◆ Exercise ◆
The goal here is an exact copy of the entries below, without their pictures.

◆ Given data ◆
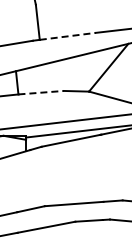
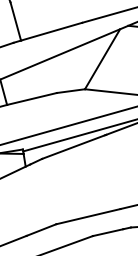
line: (68, 36) -> (52, 31), dashed -> solid
line: (41, 92) -> (32, 98), dashed -> solid

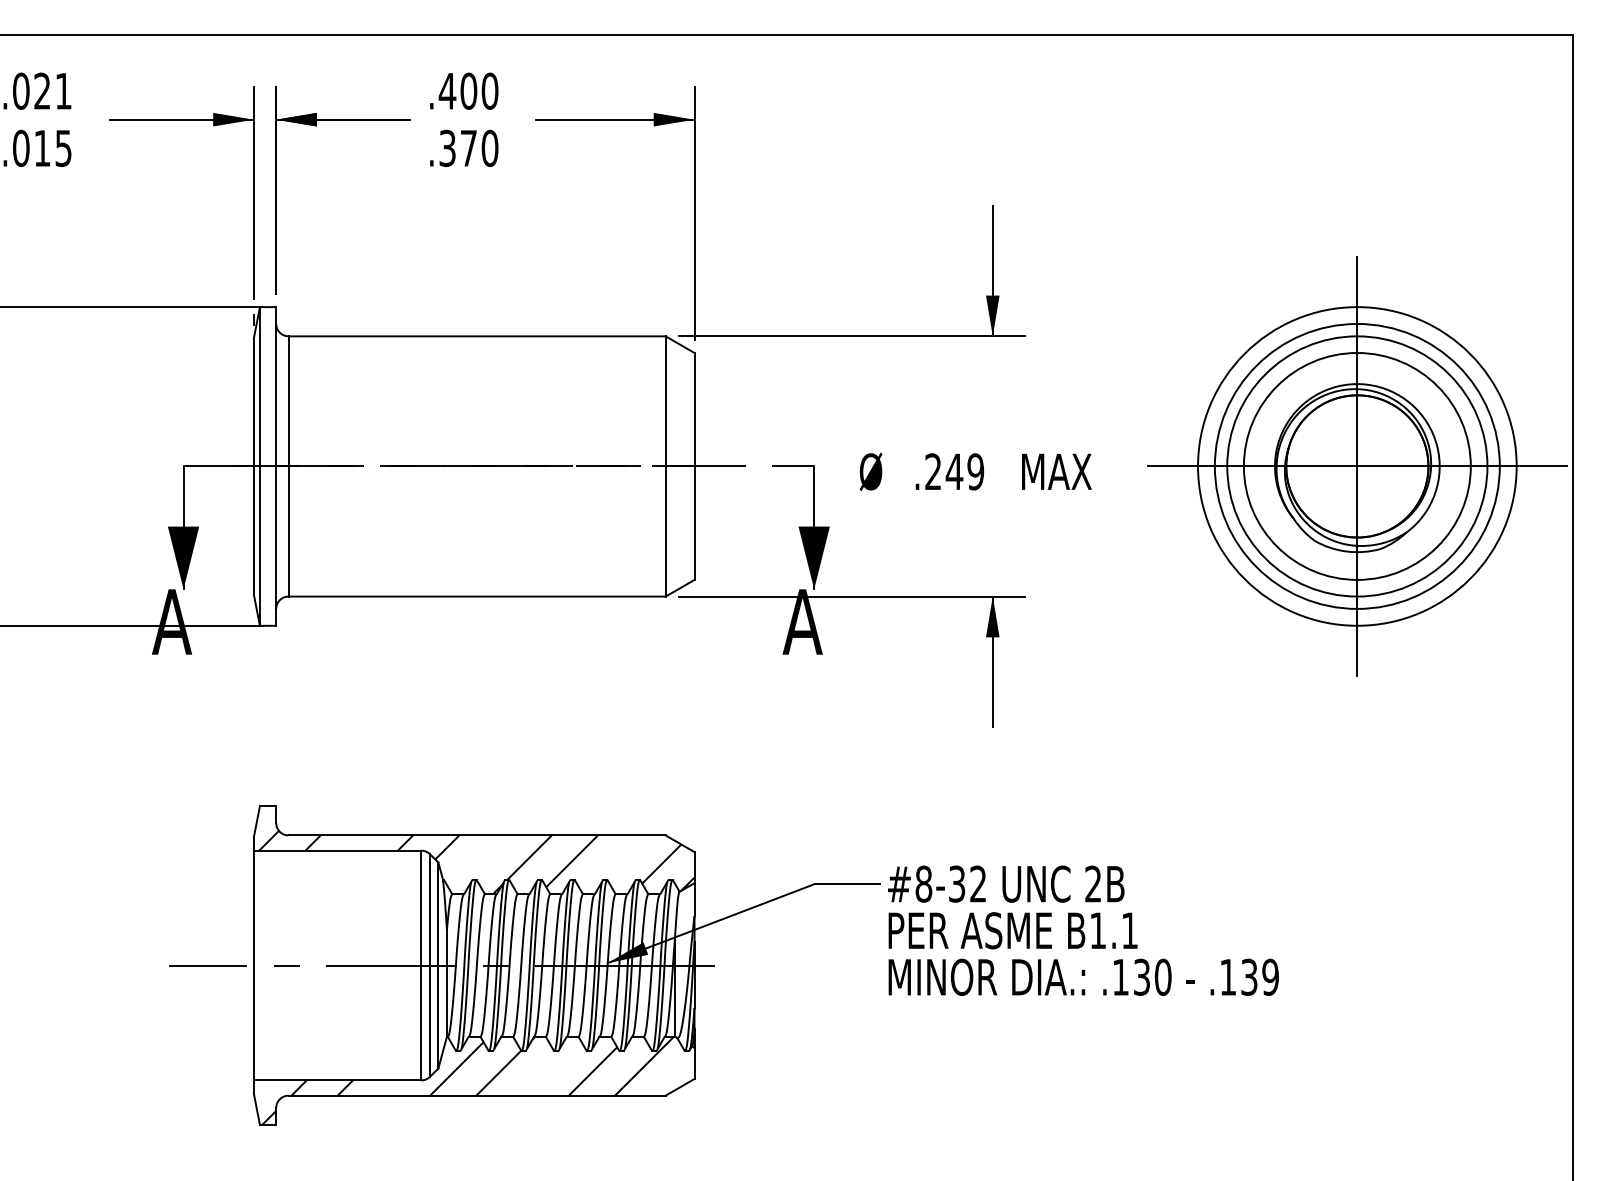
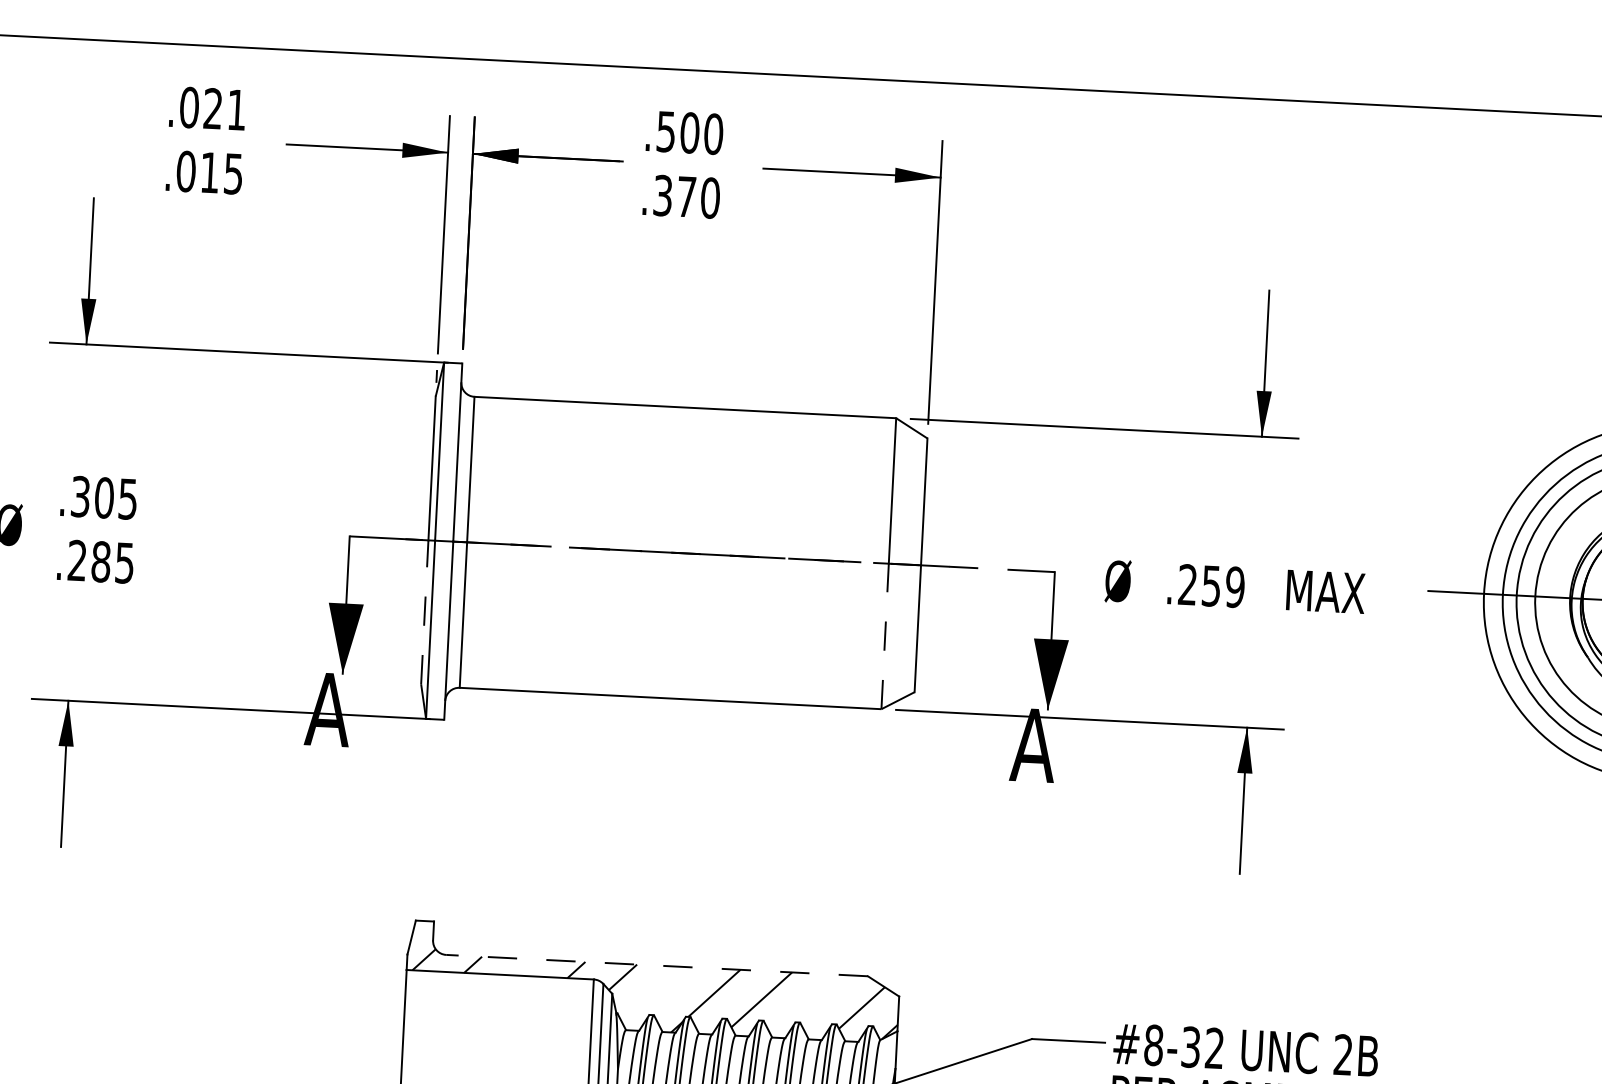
text: (447, 91) -> (666, 132), .400 -> .500
text: (954, 471) -> (1211, 585), .249 -> .259
line: (253, 530) -> (424, 611), solid -> dashed
line: (665, 531) -> (884, 636), solid -> dashed
line: (477, 835) -> (657, 965), solid -> dashed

◆ Written answer ◆
line: (68, 36) -> (52, 31), dashed -> solid
line: (41, 92) -> (32, 98), dashed -> solid

text: (447, 91) -> (666, 132), .400 -> .500
text: (954, 471) -> (1211, 585), .249 -> .259
line: (253, 530) -> (424, 611), solid -> dashed
line: (665, 531) -> (884, 636), solid -> dashed
line: (477, 835) -> (657, 965), solid -> dashed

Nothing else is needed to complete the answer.